Prediction models for the risk of total knee replacement: development and validation using data from multicentre cohort studies

Lancet Rheumatol. 2022 Feb;4(2):e125-e134. doi: 10.1016/s2665-9913(21)00324-6. Epub 2022 Jan 5.

Abstract

Background: Few prognostic prediction models for total knee replacement are available, and the role of radiographic findings in predicting its use remains unclear. We aimed to develop and validate predictive models for total knee replacement and to assess whether adding radiographic findings improves predictive performance.

Methods: We identified participants with recent knee pain (in the past 3 months) in the Multicenter Osteoarthritis Study (MOST) and the Osteoarthritis Initiative (OAI). The baseline visits of MOST were initiated in 2003 and of OAI were initiated in 2004. We developed two predictive models for the risk of total knee replacement within 60 months of follow-up by fitting Cox proportional hazard models among participants in MOST. The first model included sociodemographic and anthropometric factors, medical history, and clinical measures (referred to as the clinical model). The second model added radiographic findings into the predictive model (the radiographic model). We evaluated each model's discrimination and calibration performance and assessed the incremental value of radiographic findings using both category-free net reclassification improvement (NRI) and integrated discrimination improvement (IDI). We tuned the models and externally validated them among participants in OAI.

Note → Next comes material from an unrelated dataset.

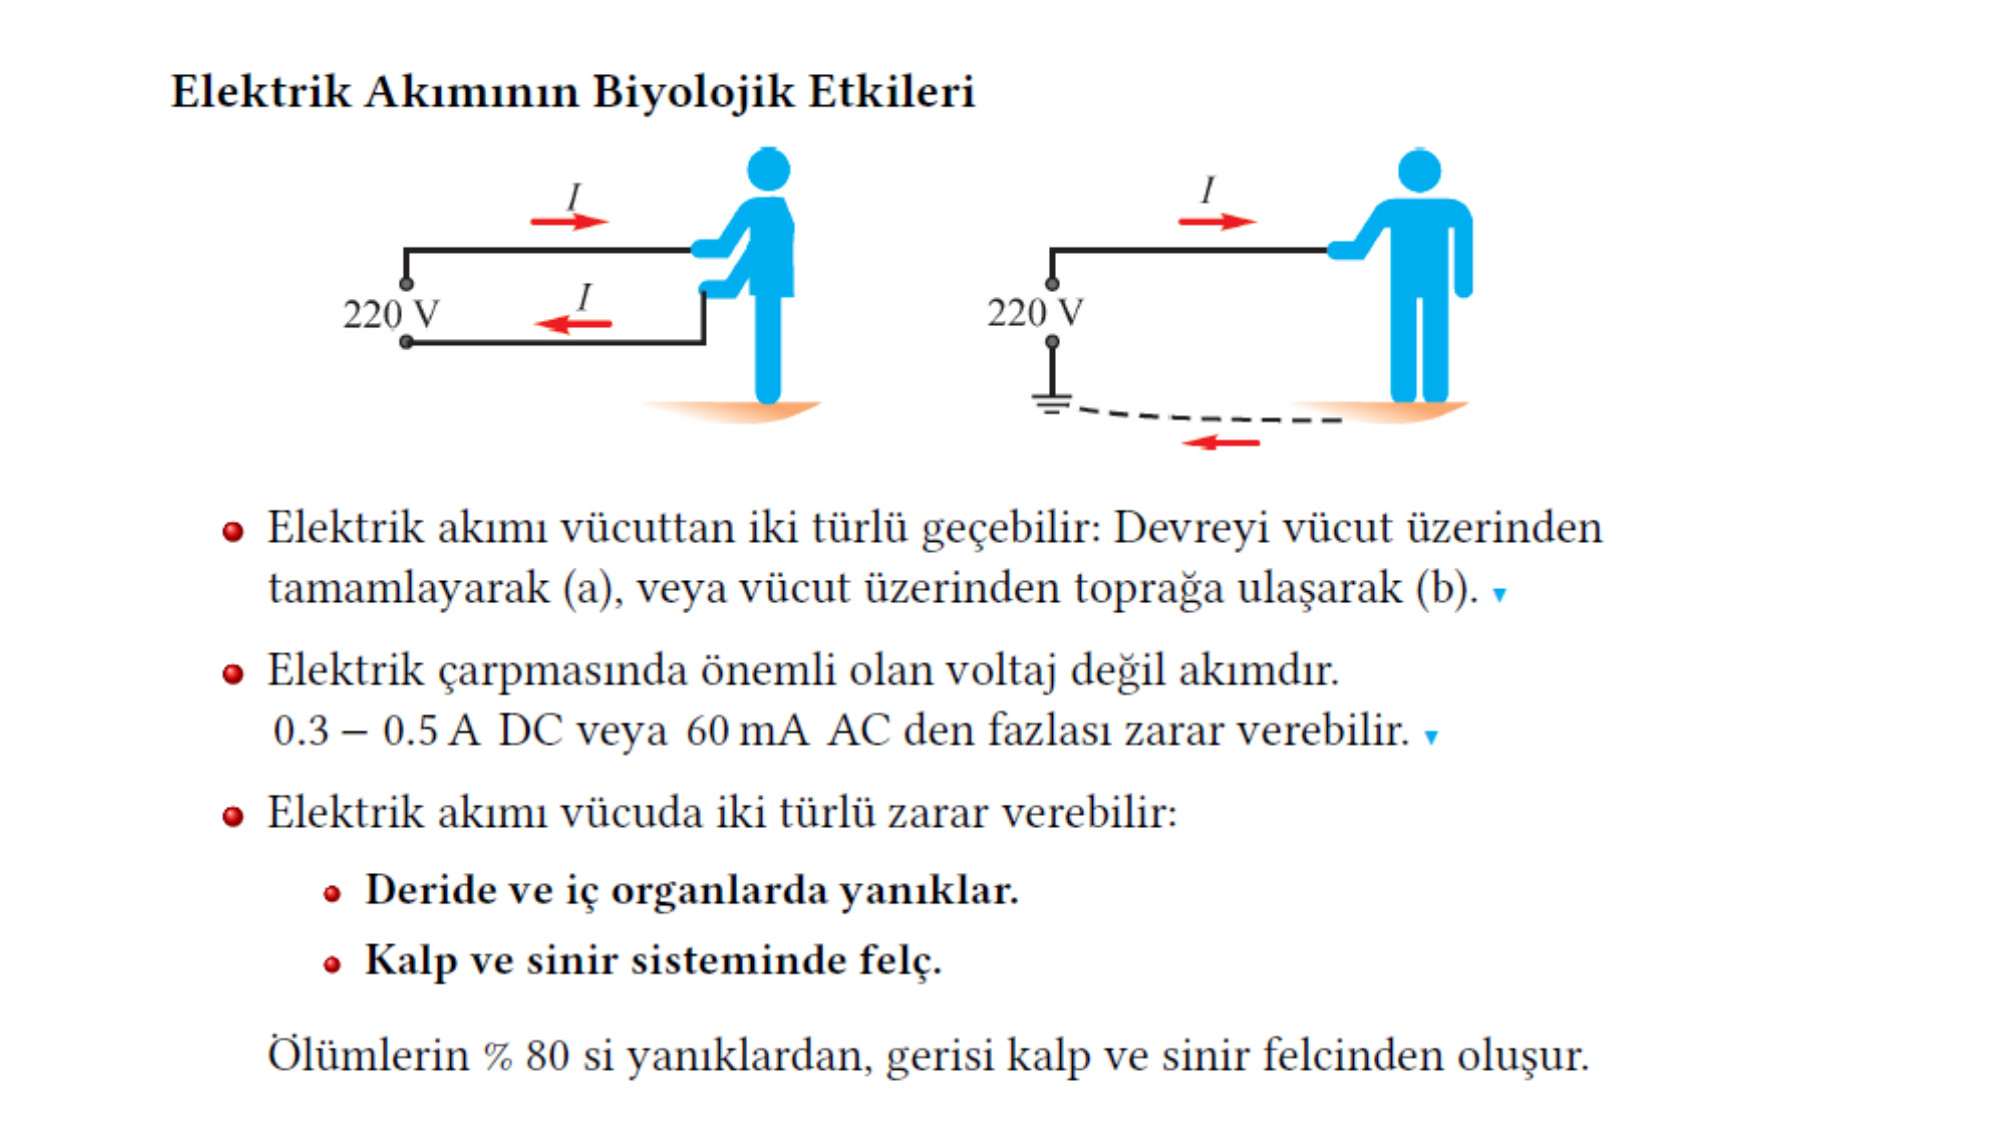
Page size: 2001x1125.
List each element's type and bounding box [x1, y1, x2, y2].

Findings: We included 2658 participants from MOST (mean age 62·4 years [SD 8·1], 1646 [61·9%] women) in the training dataset and 4060 participants from OAI (mean age 60·9 years [9·1], 2379 [58·6%] women) in the validation dataset. 290 (10·9%) participants in the training dataset and 174 (4·3%) in the validation dataset had total knee replacement. The retained predictive variables included in the clinical model were age, sex, race, history of knee arthroscopy, frequent knee pain, current use of analgesics, current use of glucosamine, body-mass index, and Western Ontario and McMaster Universities Osteoarthritis Index (WOMAC) pain score, and the most predictive factors were age, race, and WOMAC pain score. The retained predictive variables in the radiographic model were age, sex, race, frequent knee pain, current use of analgesics, WOMAC pain score, and Kellgren-Lawrence grade, and the most predictive factors were Kellgren-Lawrence grade, race, and age. The C-statistic was 0·79 (95% CI 0·76-0·81) for the clinical model and 0·87 (0·85-0·99) for the radiographic model in the training dataset. The calibration slope was 0·95 (95% CI 0·86-1·05) and 0·96 (0·87-1·04), respectively. Adding radiograph findings significantly improved predictive performance with an NRI of 0·43 (95% CI 0·38-0·50) and IDI of 0·14 (95% CI: 0·10-0·18). Both models, with tuned coefficients, showed a good predictive performance among participants in the validation dataset.

Interpretation: The risk of total knee replacement can be predicted based on common risk factors with good discrimination and calibration. Additionally, adding radiographic findings of knee osteoarthritis into the model substantially improves its predictive performance.

Funding: National Natural Science Foundation of China, National Key Research and Development Program, and Beijing Municipal Science & Technology Commission.